Full Mix: 20-40? I mean this sounds more like a cut list. These are all the extreme lows of each instrument...unless I'm crazy here...which is possible.

I think the reason I need all this extra help is because I'm kind of shooting in the dark without monitors. Sadly, I'm in a cramped San Francisco apartment with a roommate, so I've been mixing with headphones (gasp!), so I'm kind of mixing in the dark so to speak, but at the moment it's all I can do.

Now for damage control. I'm guessing that I'm better off re-mixing and eqing each track separately than just eqing the final mix. huh?

Yeah, they would be roll off frequencies.You're better off remixing then trying to fix it at the mastering stage.Actually, if it requires alot of eqing then you're better off retracking and getting it closer from the start.I've had to mix with phones too.And had to remix everything when I bought monitors.The headphone mixes sounded horrible through monitors.Oh well, beats not mixing at all.
 
Blue Bear Sound said:
I tried a few combinations, but the one that's there doesn't look too bright on any of my monitors.... I had it as white text before and that seemed to have too little contrast on the blue...

Well, it's as I thought.

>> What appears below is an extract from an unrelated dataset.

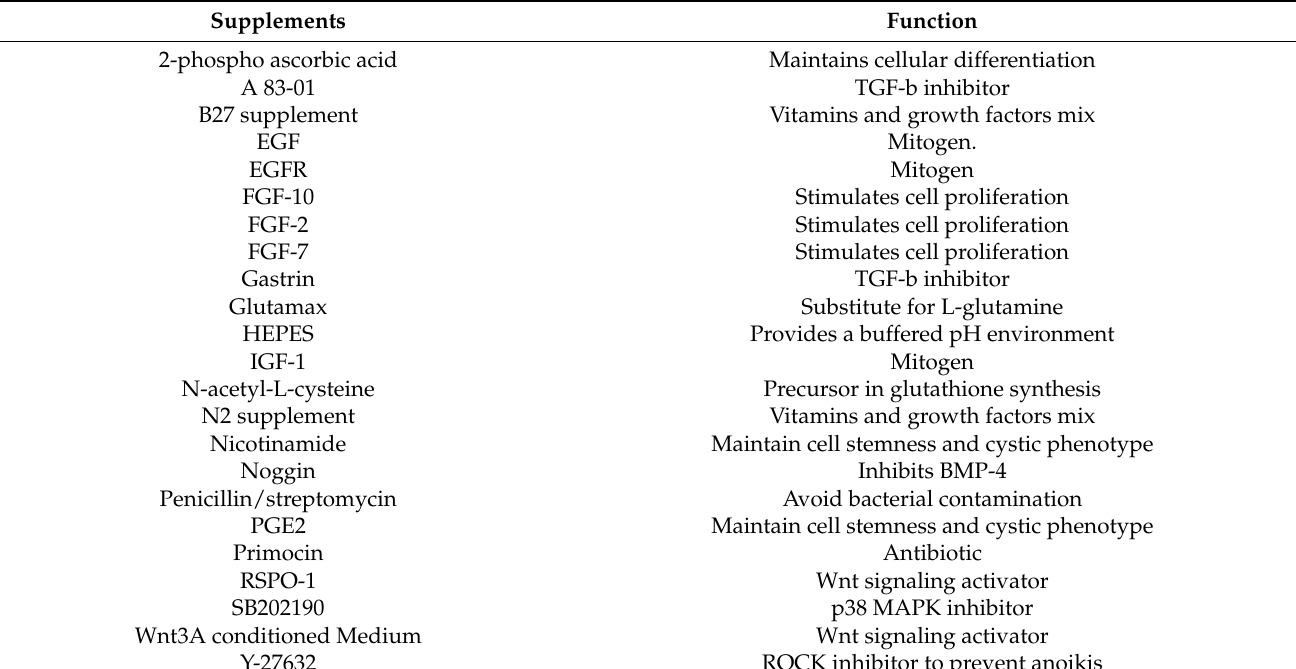
Table 2. Supplements used for human pancreatic organoid culture and their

On my comp at home, I see that it's a scrolling light blue text with the darker blue background.

On my computer at work that can't handle such "complex" web issues, (lol) I see just text sitting there, in the super light blue on top of the white background.

Sorry, BB.
 
that list was a pretty darn good low-cut list except that i always cut the synths and overheads somewhere above 80hz.

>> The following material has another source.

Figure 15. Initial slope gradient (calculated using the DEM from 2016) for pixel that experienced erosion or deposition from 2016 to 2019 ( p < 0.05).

I can't think of any synth sounds i would want below 80hz, unless the song had a synth bass instead of a live bass.
 
Let's remember, subsonic is relative. Somebody picked 20 hz as an arbitrary cutoff point. Many peoplle, especially old rockers and acoustic engineers can't hear below 40hz. In my case, about 45hz.
It's not sound to *this* human's ear, and is therefore subsonic to me. Those low frequencies come with a lot of attached higher frequency harmonics, which also eat up headroom. There's lots of low frequency stuff on my own album that I can't hear. It's kind of like the planet Pluto. The gravitational effect is there, so I know there has to be a planet there, even if I can't see it. Those mid and high frequency overtones tell me there's a bass player in the house.-Richie
 
Kick: 30-80hz
Snare: 80-200hz
Toms: 70-100hz
Overheads: 40-200hz
Bass: 30-70hz
Guitars: 80-120hz
Keyboards/Synths: 30-150hz
Vocals: 70-200hz
Horns: 100-200hz
Full Mix: 20-40hz

Okay, I'm the one who made that list a while back, and it was in a thread concerning muddy mixes. The list is a very basic guide to rolloff/highpass frequencies used for individual intruments to keep away unwanted low-end build up. Many instruments share a lot of the same frequencies (especially in the low-end), and by rolling off these instruments you can keep the bottom end in check. Understand that highpass filters can go from a gentle rolloff (6dB/Octave), to more extreme cutoffs (24dB/Octave), and you'll have to play around to see what frequency/slope works best for different instruments (or the entire mix). In many cases, a 12dB/Oct HP filter will work well on instruments, but for an entire mix, a 6dB/Oct HP might be more appropriate (just to keep "subsonic" frequencies from sucking up your "dB Space").